Гроза вцепилась в руку мужа, напряженную и горячую.
— Нет-нет. Владивой… Не…
И выдохнула прерывисто, прикрыв глаза, дрожа и смыкаясь волнами вокруг слегка погруженных в нее пальцев.
— Да, так, Гроза, — князь ощутимо улыбнулся ей в затылок. — Вот так. Отдыхай.
В эту ночь он больше не стал мешать ей — полежал еще немного, лаская ее всю, целуя шею и плечи — а после ушел. Гроза плакала долго, сунув ладонь между ног, еще чувствуя там предательский жар, а другой осторожно касаясь живота. Увидеть хотела, понять, что и правда есть в ней жизнь. Так невыносимо сильно хотела убедиться наверняка. И, если лунная кровь не придет еще седмицу — то так оно и есть. Да вот только осталось от Варьяны отвязаться с ее отваром, который она принесет уже утром.

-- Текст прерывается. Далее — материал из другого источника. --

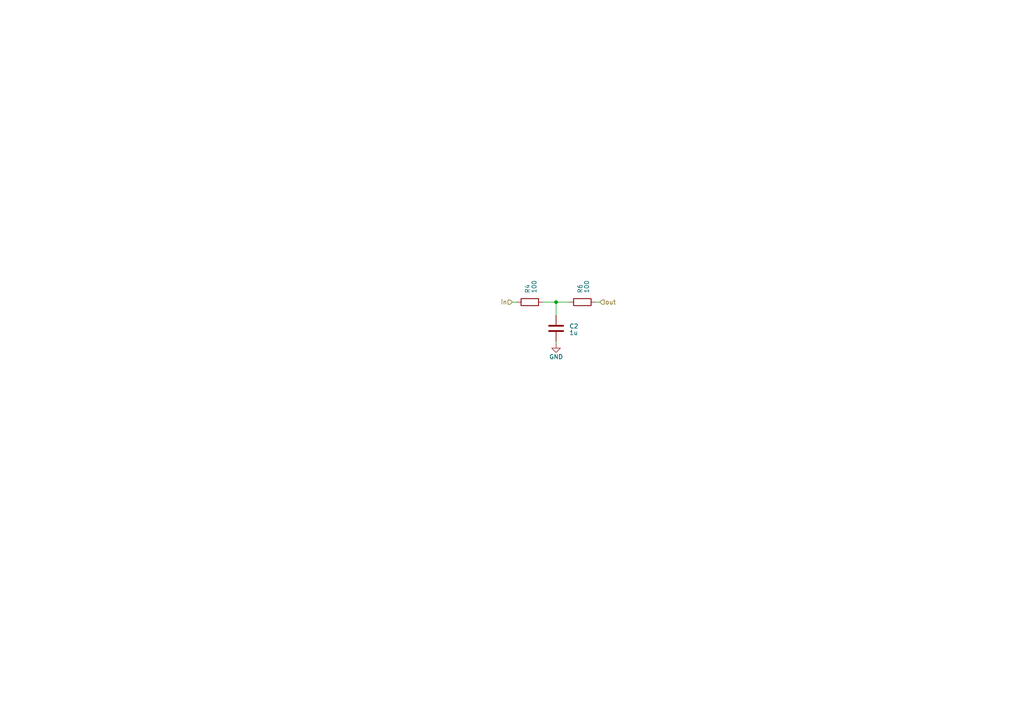
<source format=kicad_sch>
(kicad_sch (version 20220104) (generator eeschema)

  (uuid 653165f2-b395-46b4-92da-df4011983d82)

  (paper "A4")

  

  (junction (at 161.29 87.63) (diameter 0) (color 0 0 0 0)
    (uuid 61a8c1a2-e2dd-4c64-a18f-a9d84004e6c2)
  )

  (wire (pts (xy 148.59 87.63) (xy 149.86 87.63))
    (stroke (width 0) (type default))
    (uuid 3baab755-bd97-4628-b156-0da9d264a26e)
  )
  (wire (pts (xy 157.48 87.63) (xy 161.29 87.63))
    (stroke (width 0) (type default))
    (uuid 4a94ce7d-c1c7-4578-9613-6e9dd7598014)
  )
  (wire (pts (xy 161.29 99.695) (xy 161.29 99.06))
    (stroke (width 0) (type default))
    (uuid 5523f710-c4b7-45eb-aa8d-6d2e7a2e75d5)
  )
  (wire (pts (xy 161.29 91.44) (xy 161.29 87.63))
    (stroke (width 0) (type default))
    (uuid 6ac6455d-424e-4409-abf1-4ac47be70843)
  )
  (wire (pts (xy 172.72 87.63) (xy 173.99 87.63))
    (stroke (width 0) (type default))
    (uuid ce33d6eb-b53e-4d64-bfc9-e202a16d7f1f)
  )
  (wire (pts (xy 165.1 87.63) (xy 161.29 87.63))
    (stroke (width 0) (type default))
    (uuid de0cb652-bd1c-4098-b680-87b98e9465c8)
  )

  (hierarchical_label "in" (shape input) (at 148.59 87.63 180) (fields_autoplaced)
    (effects (font (size 1.27 1.27)) (justify right))
    (uuid 804c72e7-40fe-4feb-96db-807d74dd32e5)
  )
  (hierarchical_label "out" (shape input) (at 173.99 87.63 0) (fields_autoplaced)
    (effects (font (size 1.27 1.27)) (justify left))
    (uuid ece9b868-f3a9-49d5-861f-6a4ade358ed4)
  )

  (symbol (lib_id "Device:C") (at 161.29 95.25 0) (unit 1)
    (in_bom yes) (on_board yes)
    (uuid 095e1ba3-2974-4f8f-a24c-c096c7121cf9)
    (property "Reference" "C2" (id 0) (at 165.1 94.615 0)
      (effects (font (size 1.27 1.27)) (justify left))
    )
    (property "Value" "1u" (id 1) (at 165.1 96.52 0)
      (effects (font (size 1.27 1.27)) (justify left))
    )
    (property "Footprint" "" (id 2) (at 162.2552 99.06 0)
      (effects (font (size 1.27 1.27)) hide)
    )
    (property "Datasheet" "~" (id 3) (at 161.29 95.25 0)
      (effects (font (size 1.27 1.27)) hide)
    )
    (pin "1" (uuid f07d0ccf-31d7-45b6-9241-6513028d66c7))
    (pin "2" (uuid 6c714c2a-0b1b-4214-b6af-18ad2bb9d064))
  )

  (symbol (lib_id "power:GND") (at 161.29 99.695 0) (unit 1)
    (in_bom yes) (on_board yes) (fields_autoplaced)
    (uuid 0ead21e7-55b1-4314-868c-b00eb077f41c)
    (property "Reference" "#PWR05" (id 0) (at 161.29 106.045 0)
      (effects (font (size 1.27 1.27)) hide)
    )
    (property "Value" "GND" (id 1) (at 161.29 103.505 0)
      (effects (font (size 1.27 1.27)))
    )
    (property "Footprint" "" (id 2) (at 161.29 99.695 0)
      (effects (font (size 1.27 1.27)) hide)
    )
    (property "Datasheet" "" (id 3) (at 161.29 99.695 0)
      (effects (font (size 1.27 1.27)) hide)
    )
    (pin "1" (uuid 19a547a3-3c1b-4cb4-b542-87c409928a1e))
  )

  (symbol (lib_id "Device:R") (at 168.91 87.63 90) (unit 1)
    (in_bom yes) (on_board yes)
    (uuid 24300085-c511-46c8-b0a8-c435ed72984b)
    (property "Reference" "R6" (id 0) (at 168.275 85.09 0)
      (effects (font (size 1.27 1.27)) (justify left))
    )
    (property "Value" "100" (id 1) (at 170.18 85.09 0)
      (effects (font (size 1.27 1.27)) (justify left))
    )
    (property "Footprint" "" (id 2) (at 168.91 89.408 90)
      (effects (font (size 1.27 1.27)) hide)
    )
    (property "Datasheet" "~" (id 3) (at 168.91 87.63 0)
      (effects (font (size 1.27 1.27)) hide)
    )
    (pin "1" (uuid 5a7bff44-7b50-49bc-a53e-5ad2d385cd23))
    (pin "2" (uuid 88a023ae-f2fe-4b6c-8112-7557bd5d8594))
  )

  (symbol (lib_id "Device:R") (at 153.67 87.63 90) (unit 1)
    (in_bom yes) (on_board yes)
    (uuid 84fb99cd-cd4d-45fa-95d5-fc922374f67b)
    (property "Reference" "R4" (id 0) (at 153.035 85.09 0)
      (effects (font (size 1.27 1.27)) (justify left))
    )
    (property "Value" "100" (id 1) (at 154.94 85.09 0)
      (effects (font (size 1.27 1.27)) (justify left))
    )
    (property "Footprint" "" (id 2) (at 153.67 89.408 90)
      (effects (font (size 1.27 1.27)) hide)
    )
    (property "Datasheet" "~" (id 3) (at 153.67 87.63 0)
      (effects (font (size 1.27 1.27)) hide)
    )
    (pin "1" (uuid 7dfe7602-471c-4188-a229-9f6d8c682255))
    (pin "2" (uuid c5681d2b-0499-45c5-831e-5e410cc5e54e))
  )
)

</source>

Гроза встала еще до рассвета и пробралась мимо потерявших уже бдительность стражников к поварне. Так тихо кралась, что и мыши позавидовали бы. На заднем дворе, недалеко от двери, за которой уже шумели женщины, собираясь готовить утренню, а там и обедню, стоял кряж широкий, на котором рубили туши и головы курам. Не ошиблась: колоду еще не промыли, на ней валялось несколько куриных голов, из которых натекло уже много крови. Гроза, постоянно озираясь и вздрагивая, когда голоса поварих становились громче, собрала ее в раздобытый раньше горшочек. Замотала плотно тряпицей. Свернется, конечно, да хватит, может на хитрость.
И до того, как пришла к ней Варьяна, Гроза успела обильно испачкать подол ночной рубахи и простынь под собой. Едва легла, как постучалась наставница. Как и водится, как ожидалось — степенно внесла кувшинчик небольшой с уже знакомой вязковатой жижей.
Гроза, сонно пожелав ей здравия, встала, как ни в чем не бывало. Пошла к столу напиться воды — и Варьяна так и ахнула.
— Меленьку кликну, пусть воды принесет! — захлопотала. И осталось только малое удивление изобразить в ответ на ее верещание. — Измаралась вся. Слава Ладе, хватит уже эту отраву пить.
Как вышла, Гроза тяжко опустилась на лавку, глядя, как подрагивают сложенные на коленях руки. Теперь бы не узнал никто, иначе гневу Владивоя не будет предела. Сожжет, сомнет ее и пылью развеет, если известно станет, что Гроза все это время дитя в себе хранила и на хитрости шла, чтобы уберечь.
Только вот надо ли это кому, кроме нее? Может, и Рарогу уже не нужно? Позабавился и забыл, сочтя забаву эту слишком опасной… И что будет, когда скрывать станет уже невозможно, ведь князь вряд ли поверит, что дитя его? Слишком быстро проявится. Значит, уходить надо. До того, как станет заметно.